The oil companies must have been delighted. They sat back and watched
pressure mount on the government for a cut in fuel duty (which does
not fluctuate with the price of oil). That would give the oil
companies leeway to charge more for their product without driving
consumers away. A cut in duty, especially if it coincided with a fall
the crude oil price, could encourage motorists and hauliers to drive
even more often and further - meaning more traffic congestion, more
pollution and more lolly for the likes of BP, Shell and Texaco.

For farmers fuel duty is something of a red herring. Many farm
vehicles use red diesel, for which duty is 3.13p per litre compared
with 48.8p per litre on normal diesel; red diesel costs 20.32p a litre
(net of VAT which farmers also recover). But the farmers won little
public sympathy when they protested at being ripped off by
supermarkets and undercut by cheap imports from countries with a
cavalier attitude to animal welfare. That taught the farmers that the
public does not care as long as food is cheap. So this time they
appealed directly to the public's greed. If fuel duty is lowered the
cost of red diesel will drop by all of a fraction of 3.13p per litre.
Like the truckers the farmers have much deeper problems than the cost
of fuel.

Motorists say no to costly fuel just like turkeys would say no to
Christmas, But if fuel really has become too expensive for car owners
there would now be a significant reduction in the number of big cars
(including 4x4s) on the roads, car use would be declining as people
walked and cycled local journeys, and the speed of traffic on
motorways would fall as drivers conserved fuel.
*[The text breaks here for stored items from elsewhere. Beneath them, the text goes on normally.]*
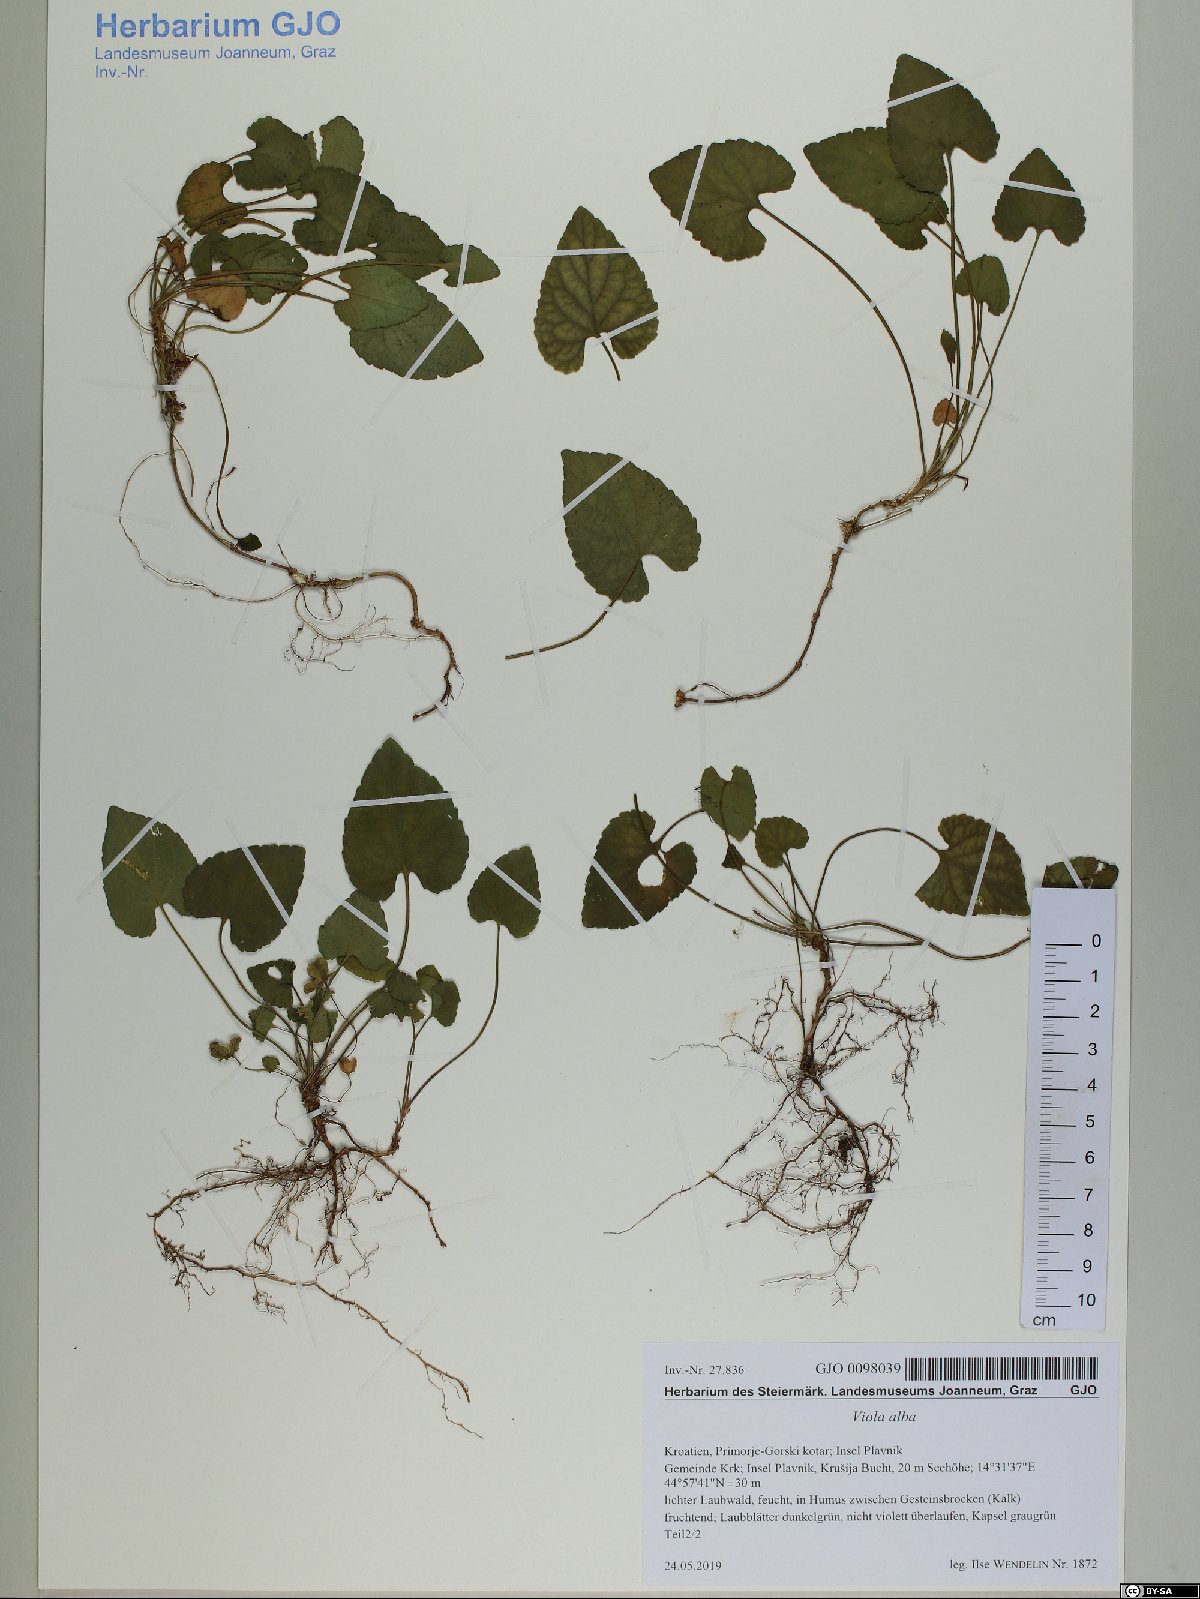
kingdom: Plantae
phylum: Tracheophyta
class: Magnoliopsida
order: Malpighiales
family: Violaceae
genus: Viola
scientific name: Viola alba
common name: White violet
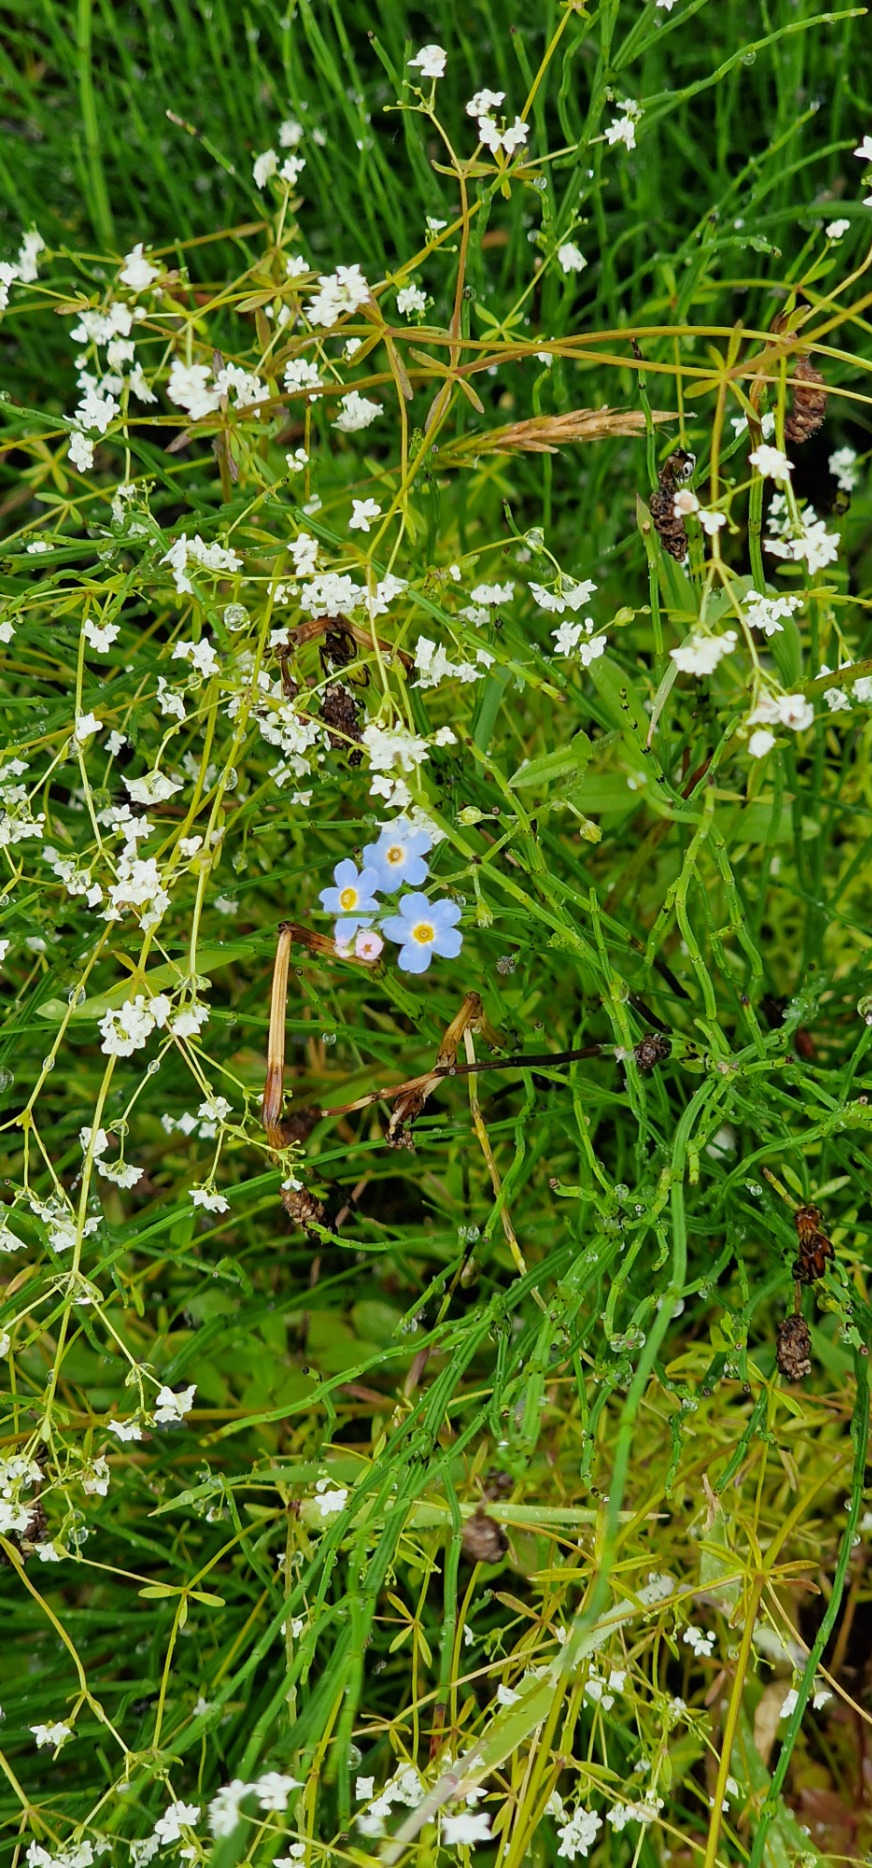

None of which has
happened.

If Gordon Brown cuts fuel duty across the board, help will not be
targeted at needy rural dwellers. They will still pay more for fuel
than most urban dwellers because the oil companies put the price up
where they have a local monopoly. Financial gains will accrue to
people who drive unnecessarily large cars and the to people use their
cars for every journey, even for local trips like the school run.
Conversely the 29 percent of households without a car will gain
nothing from the handout; impoverished pensioners, the long-term
unemployed and many disabled people will not me their train fares
reduced as a result. The net effect, then, will be to widen the gap
between the affluent and the Poor. Long live Thatcherism!